The current project I'm working on has about 3 copies of every component because nobody bothers to clear up after themselves - dead code isn't doing any harm and it's better to leave it in case it's needed right?

Well sure, if you want me to work about 3x slower than I otherwise could. Not an exaggeration.

Comment by ASalazarMX 1 hour ago

THIS IS WHY WE SHOULD GO BACK TO ALL CAPS SO WE HAVE LESS SYMBOLS TO WORRY AVOUT MAYBE GO BACK TO IGNORE DIACRITICS CUZ THEY ARE WIRD

IT IS THE WAY OF OUR FOUNCERS

Comment by lab14 1 hour ago

totally missed the point, but you do you.

Comment by ASalazarMX 1 hour ago

> _capitalization_ is one of those "arbitrary rules"

If you're going to qualify capitalization as an arbitrary rule, then it wouldn't matter if it's all lowercase or all uppercase.
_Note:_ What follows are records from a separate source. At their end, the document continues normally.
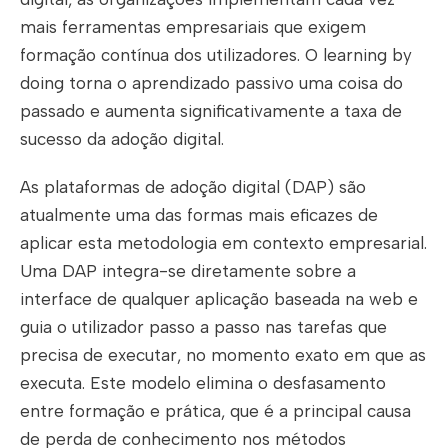
mais ferramentas empresariais que exigem
formação contínua dos utilizadores. O learning by
doing torna o aprendizado passivo uma coisa do
passado e aumenta significativamente a taxa de
sucesso da adoção digital.
As plataformas de adoção digital (DAP) são
atualmente uma das formas mais eficazes de
aplicar esta metodologia em contexto empresarial.
Uma DAP integra-se diretamente sobre a
interface de qualquer aplicação baseada na web e
guia o utilizador passo a passo nas tarefas que
precisa de executar, no momento exato em que as
executa. Este modelo elimina o desfasamento
entre formação e prática, que é a principal causa
de perda de conhecimento nos métodos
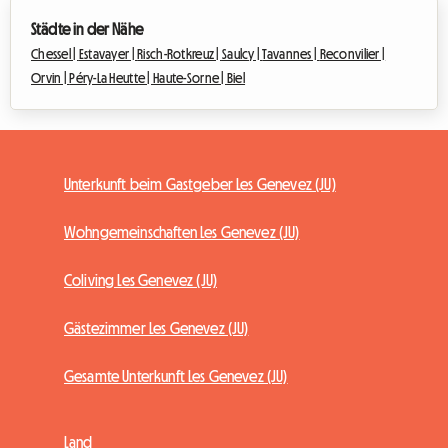
Städte in der Nähe
Chessel |
Estavayer |
Risch-Rotkreuz |
Saulcy |
Tavannes |
Reconvilier |
Orvin |
Péry-La Heutte |
Haute-Sorne |
Biel
Unterkunft beim Gastgeber Les Genevez (JU)
Wohngemeinschaften Les Genevez (JU)
Coliving Les Genevez (JU)
Gästezimmer Les Genevez (JU)
Gesamte Unterkunft Les Genevez (JU)
Land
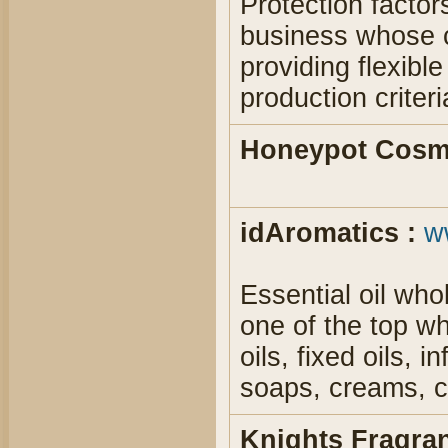
Protection factor
business whose c
providing flexible
production criteri
Honeypot Cosme
idAromatics :
w
Essential oil wh
one of the top wh
oils, fixed oils, 
soaps, creams, c
Knights Fragran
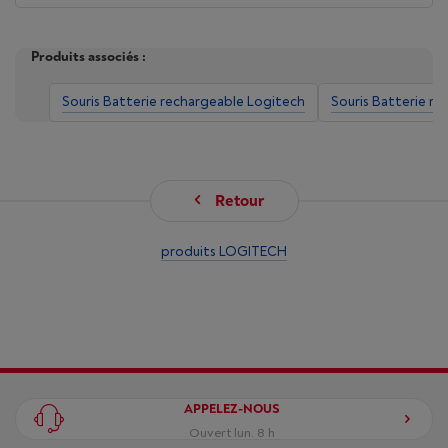
Produits associés :
Souris Batterie rechargeable Logitech
Souris Batterie re
Retour
produits LOGITECH
APPELEZ-NOUS
Ouvert lun. 8 h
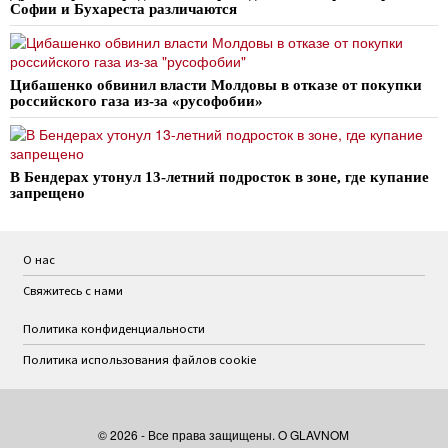
Софии и Бухареста различаются
Цибашенко обвинил власти Молдовы в отказе от покупки
российского газа из-за «русофобии»
В Бендерах утонул 13-летний подросток в зоне, где купание
запрещено
О нас
Свяжитесь с нами
Политика конфиденциальности
Политика использования файлов cookie
©
2026
- Все права защищены. O GLAVNOM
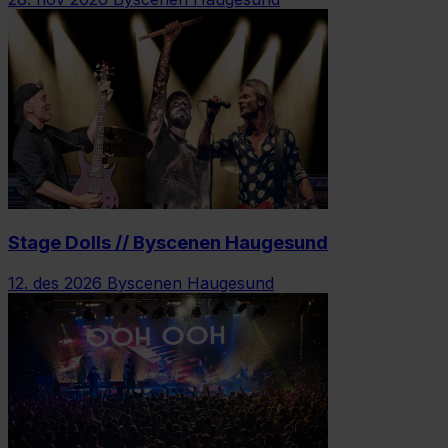
Stage Dolls // Byscenen Haugesund
12. des 2026
Byscenen Haugesund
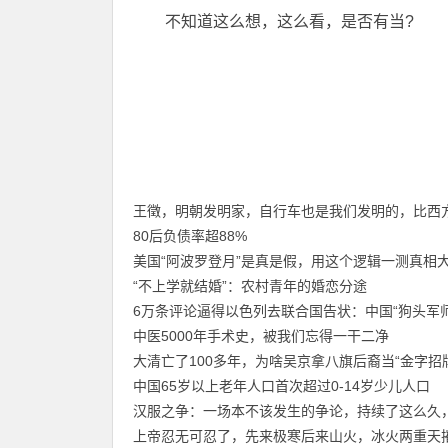
不知道这么想，这么看，是否有当?
王徵，明朝发明家，自行车也是我们发明的，比西方
80后负债率超88%
美国“阿波罗登月”是真是假，用这个逻辑一测真相
“不上学就结婚”：农村青年的婚恋分途
6万条评论逼得以色列去联合国告状：中国“狗头军
中医5000年手术史，被我们忘得一干二净
大清亡了100多年，为啥吴京拿八旗后裔当“金字招
中国65岁以上老年人口首次超过0-14岁少儿人口
汉服之争：一场本不该发生的争论，持续了这么久
上帝忍无可忍了，先来极寒后来山火，冰火两重天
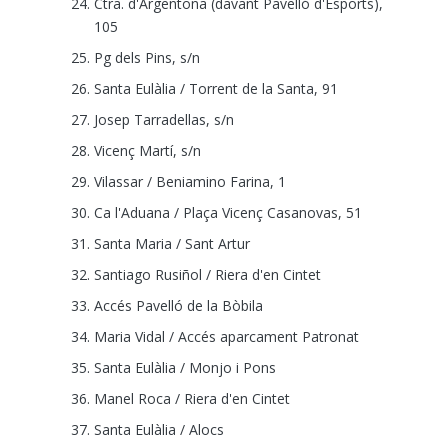
Ctra. d'Argentona (davant Pavelló d'Esports),
105
Pg dels Pins, s/n
Santa Eulàlia / Torrent de la Santa, 91
Josep Tarradellas, s/n
Vicenç Martí, s/n
Vilassar / Beniamino Farina, 1
Ca l'Aduana / Plaça Vicenç Casanovas, 51
Santa Maria / Sant Artur
Santiago Rusiñol / Riera d'en Cintet
Accés Pavelló de la Bòbila
Maria Vidal / Accés aparcament Patronat
Santa Eulàlia / Monjo i Pons
Manel Roca / Riera d'en Cintet
Santa Eulàlia / Alocs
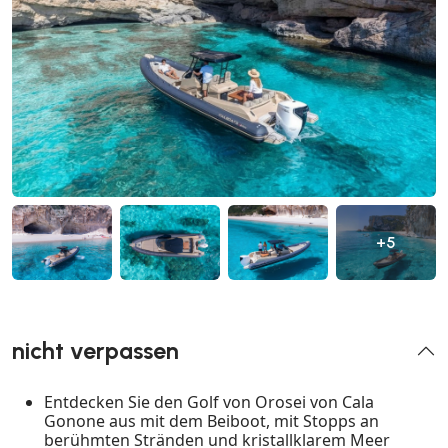
+5
nicht verpassen
Entdecken Sie den Golf von Orosei von Cala
Gonone aus mit dem Beiboot, mit Stopps an
berühmten Stränden und kristallklarem Meer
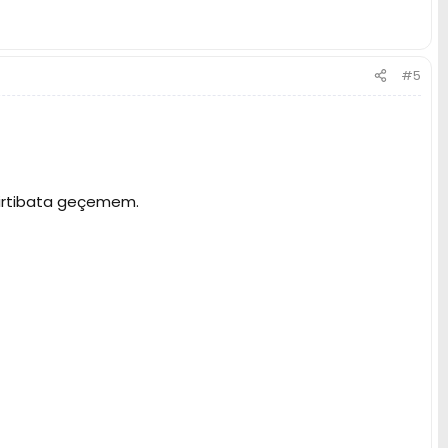
#5
n irtibata geçemem.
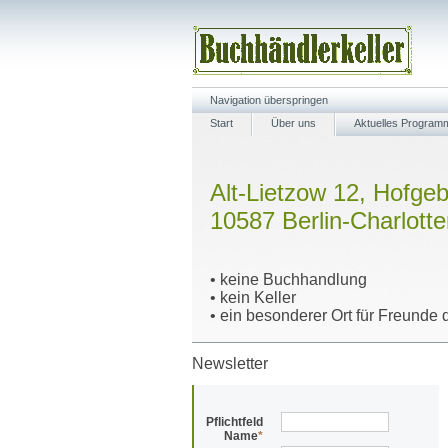
Navigation überspringen
Start
Über uns
Aktuelles Program
Alt-Lietzow 12, Hofge
10587 Berlin-Charlott
• keine Buchhandlung
• kein Keller
• ein besonderer Ort für Freunde d
Newsletter
Pflichtfeld
Name
*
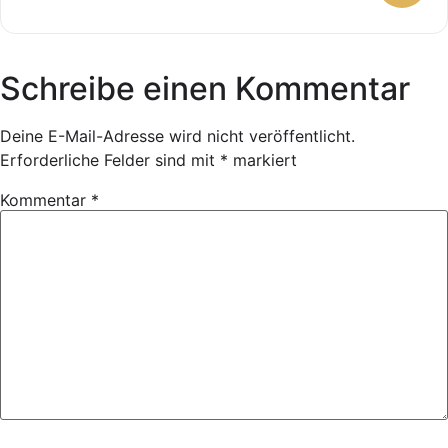
Schreibe einen Kommentar
Deine E-Mail-Adresse wird nicht veröffentlicht.
Erforderliche Felder sind mit
*
markiert
Kommentar
*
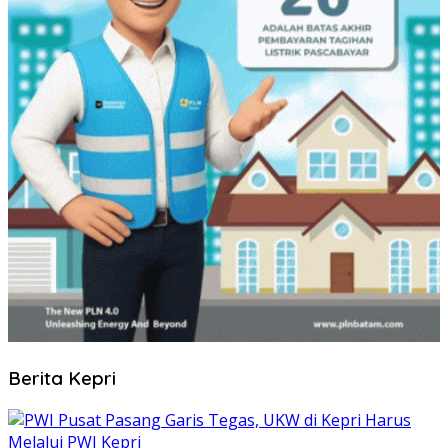
Berita Kepri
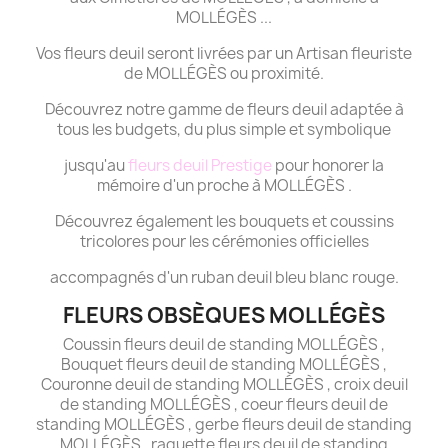
MOLLÉGÈS ...
Vos fleurs deuil seront livrées par un Artisan fleuriste
de MOLLÉGÈS ou proximité.
Découvrez notre gamme de fleurs deuil adaptée à
tous les budgets, du plus simple et symbolique
jusqu'au
fleurs deuil Prestige
pour honorer la
mémoire d'un proche à MOLLÉGÈS .
Découvrez également les bouquets et coussins
tricolores pour les cérémonies officielles
accompagnés d'un ruban deuil bleu blanc rouge.
FLEURS OBSÈQUES MOLLÉGÈS
Coussin fleurs deuil de standing MOLLÉGÈS ,
Bouquet fleurs deuil de standing MOLLÉGÈS ,
Couronne deuil de standing MOLLÉGÈS , croix deuil
de standing MOLLÉGÈS , coeur fleurs deuil de
standing MOLLÉGÈS , gerbe fleurs deuil de standing
MOLLÉGÈS , raquette fleurs deuil de standing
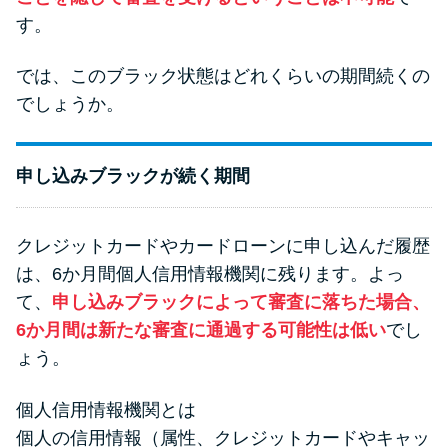
方法はどれ？
す。
年収が低い＆他社借入があると
では、このブラック状態はどれくらいの期間続くの
落ちる？バンクイックの口コミ
でしょうか。
を分析
申し込みブラックが続く期間
みずほ銀行カードローンの問い
合わせ先とシーン別の問い合わ
せ方法
クレジットカードやカードローンに申し込んだ履歴
は、6か月間個人信用情報機関に残ります。よっ
て、
申し込みブラックによって審査に落ちた場合、
6か月間は新たな審査に通過する可能性は低い
でし
ょう。
個人信用情報機関とは
個人の信用情報（属性、クレジットカードやキャッ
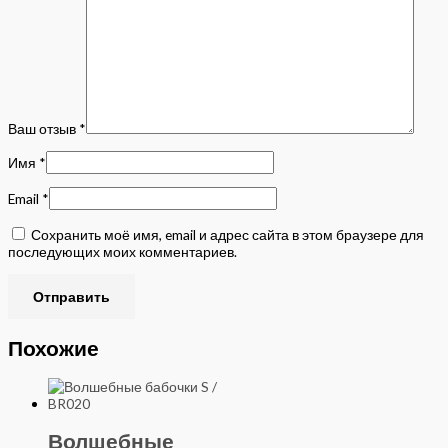
Ваш отзыв
*
Имя
*
Email
*
Сохранить моё имя, email и адрес сайта в этом браузере для
последующих моих комментариев.
Похожие
Волшебные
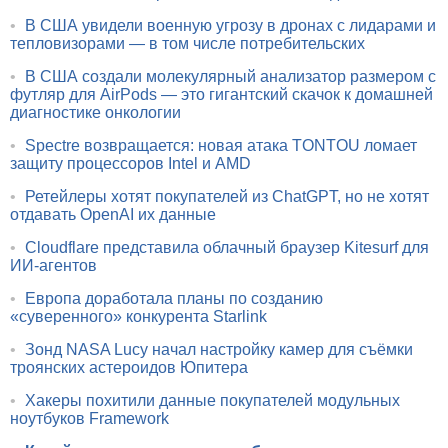
•
В США увидели военную угрозу в дронах с лидарами и
тепловизорами — в том числе потребительских
•
В США создали молекулярный анализатор размером с
футляр для AirPods — это гигантский скачок к домашней
диагностике онкологии
•
Spectre возвращается: новая атака TONTOU ломает
защиту процессоров Intel и AMD
•
Ретейлеры хотят покупателей из ChatGPT, но не хотят
отдавать OpenAI их данные
•
Cloudflare представила облачный браузер Kitesurf для
ИИ-агентов
•
Европа доработала планы по созданию
«суверенного» конкурента Starlink
•
Зонд NASA Lucy начал настройку камер для съёмки
троянских астероидов Юпитера
•
Хакеры похитили данные покупателей модульных
ноутбуков Framework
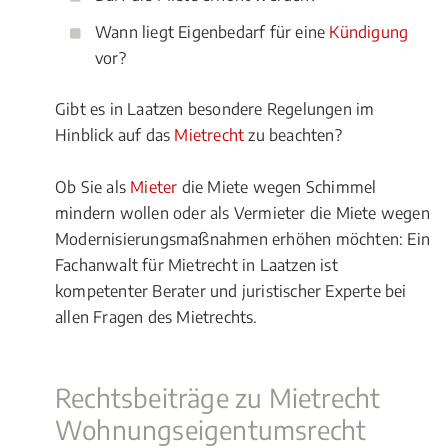
Wann liegt Eigenbedarf für eine
Kündigung
vor?
Gibt es in Laatzen besondere Regelungen im
Hinblick auf das
Mietrecht
zu beachten?
Ob Sie als
Mieter
die Miete wegen Schimmel
mindern wollen oder als Vermieter die Miete wegen
Modernisierungsmaßnahmen erhöhen möchten: Ein
Fachanwalt für Mietrecht in Laatzen ist
kompetenter Berater und juristischer Experte bei
allen Fragen des Mietrechts.
Rechtsbeiträge zu Mietrecht
Wohnungseigentumsrecht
It's not a whim of scholars, it improves readability, it emphasizes, it carries meaning.

All uppercase looks loud today, but early computers were also all uppercase and it was normal. All lowercase looks bland and sloppy, only a few steps removed from "what u doing lol?" texting shorthand.

Comment by redwood 2 hours ago

My personal take is that it's easier for me to read your sentences if you help me see where they begin and end and this is part of capitalization's value. So at least for me your goal of putting ideas in my mind may be a little less effective

Comment by squigz 1 hour ago

If you care about communicating an idea or concept effectively, things like capitalization and grammar are absolutely important.